My wife and I got this recipe from Chris and Heidi Powell in their new book, Extreme Transformation. So far, most of the recipes we have tried have been great. I wanted to share this one, for it has great texture and flavor, and it is not that difficult. So here is what you will need: NOTE: I doubled this recipe and added carrots because I didn't have quite enough cauliflower.

2 cups cauliflower, broken up
1/4 cup yellow onion, chopped
1 1/2 teaspoons olive oil
1 cup of low sodium chicken broth(we made our own)
1/4 teaspoon garlic, minced
1/3 cup plain greek yogurt
1/3 cup low-fat mozzarella cheese
3 ounces cooked chicken
Salt and pepper to taste
 1/2 cup of carrots

Place cauliflower on baking pan.

Add carrots and onions

Drizzle with olive oil. Sprinkle salt and pepper over all veggies until lightly covered.

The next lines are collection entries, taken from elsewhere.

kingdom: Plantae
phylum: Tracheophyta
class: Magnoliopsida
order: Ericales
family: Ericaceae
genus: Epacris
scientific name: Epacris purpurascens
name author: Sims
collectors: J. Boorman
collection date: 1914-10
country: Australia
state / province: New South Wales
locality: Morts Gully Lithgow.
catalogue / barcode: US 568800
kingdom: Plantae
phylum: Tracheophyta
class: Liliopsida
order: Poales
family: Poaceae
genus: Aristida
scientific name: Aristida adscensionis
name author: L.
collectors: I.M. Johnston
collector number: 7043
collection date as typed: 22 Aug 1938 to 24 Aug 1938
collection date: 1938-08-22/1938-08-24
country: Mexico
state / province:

In a preheated 375 degree oven, roast vegetables on the upper middle rack for about 30 minutes, or until the vegetables are golden brown.

Golden in color.

Close up pic. It has almost burnt edges.

In a cooking pot, take minced garlic and a little bit of olive oil (just enough to cover the garlic) and allow it to sweat for about three minutes on medium heat. Turn the heat to medium high and then add the chicken broth. Allow ingredients to come to a boil. Immediately add all the vegetables into the boiling broth. Even the small pieces that look burned! Put it all in there; there is a lot of flavor in those small pieces. Cook for about five minutes.

Add Greek yogurt and cheese. Mix together. Cook until all incorporated.

Take a hand held emulsifier and blend all ingredients until smooth. Use a blender if you don have the other.

Spoon into a bowl and top with chicken, sliced carrots, spinach, and a little mozzarella cheese.

What pleased me about the dish was the smooth texture of the soup, then the robust flavor of the roasted vegetables and the cheese. This is a must try!